Previous studies reported that α-MG inhibited LPS-induced inflammatory responses via several intracellular signaling pathways, such as the MAPK [13,14,15] and NF-κB [22,23] pathways. This study found that treating LPS-stimulated hDPCs with 3 μg/mL α-MG inhibited the phosphorylation of MAPK-related proteins, such as ERK, JNK, and p38, implying that α-MG could exert its anti-inflammatory effects by suppressing the MAPK pathway. Moreover, there was a decrease in the phosphorylated p65 levels after α-MG treatment, indicating that α-MG could also partially influence the NF-κB pathway. Further studies are needed to clarify underlying molecular mechanisms.
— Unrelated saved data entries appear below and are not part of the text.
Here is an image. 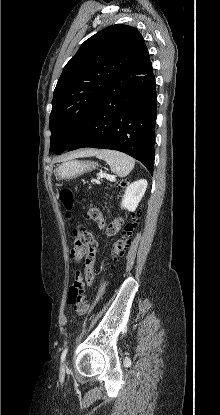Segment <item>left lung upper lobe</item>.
<instances>
[{
  "label": "left lung upper lobe",
  "instance_id": "1",
  "mask_svg": "<svg viewBox=\"0 0 220 415\" xmlns=\"http://www.w3.org/2000/svg\"><path fill=\"white\" fill-rule=\"evenodd\" d=\"M149 62L143 37L134 27L112 25L86 40L64 67L54 90L50 150L61 153L69 148L112 83Z\"/></svg>",
  "mask_w": 220,
  "mask_h": 415
}]
</instances>
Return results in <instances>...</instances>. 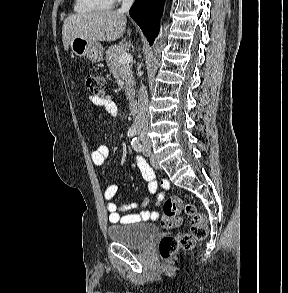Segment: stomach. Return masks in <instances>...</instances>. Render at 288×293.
I'll return each mask as SVG.
<instances>
[{
	"label": "stomach",
	"instance_id": "stomach-1",
	"mask_svg": "<svg viewBox=\"0 0 288 293\" xmlns=\"http://www.w3.org/2000/svg\"><path fill=\"white\" fill-rule=\"evenodd\" d=\"M69 47L73 55L86 57L91 62L96 63L103 60V47L99 42H93L83 37H74Z\"/></svg>",
	"mask_w": 288,
	"mask_h": 293
}]
</instances>
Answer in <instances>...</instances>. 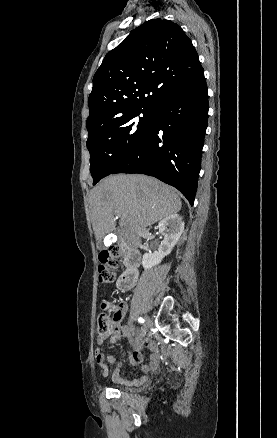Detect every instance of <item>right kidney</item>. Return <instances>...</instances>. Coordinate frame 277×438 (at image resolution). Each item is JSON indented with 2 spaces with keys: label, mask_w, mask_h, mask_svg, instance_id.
I'll return each mask as SVG.
<instances>
[{
  "label": "right kidney",
  "mask_w": 277,
  "mask_h": 438,
  "mask_svg": "<svg viewBox=\"0 0 277 438\" xmlns=\"http://www.w3.org/2000/svg\"><path fill=\"white\" fill-rule=\"evenodd\" d=\"M184 226L183 218L179 214H171V216H166L164 220L158 222L157 228L160 234L164 236L163 242L160 244L158 252L144 254L142 258L144 270H150L153 266H157L165 256L171 254L175 244H177L181 234L184 232Z\"/></svg>",
  "instance_id": "obj_1"
}]
</instances>
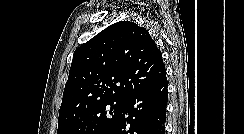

The results from the present study also highlight the positive effects of α-MG on ALP activity. Increased ALP levels are relevant to the odontoblastic differentiation of hDPCs [24]. Consequently, α-MG may affect the differentiating hDPCs and possibly promote mineralization. Follow-up experiments and in vivo studies are needed to support the use of α-MG for treating inflammatory conditions in the human dental pulp.

5. Conclusions

In conclusion, α-MG attenuates the LPS-induced release of proinflammatory factors, such as IL-1β, IL-6, ICAM-1, and VCAM-1 in hDPCs by suppressing the activation of MAPK completely and NF-kB signaling pathways partially. Therefore, α-MG could be considered a therapeutic method for vital pulp therapy and regenerative endodontics.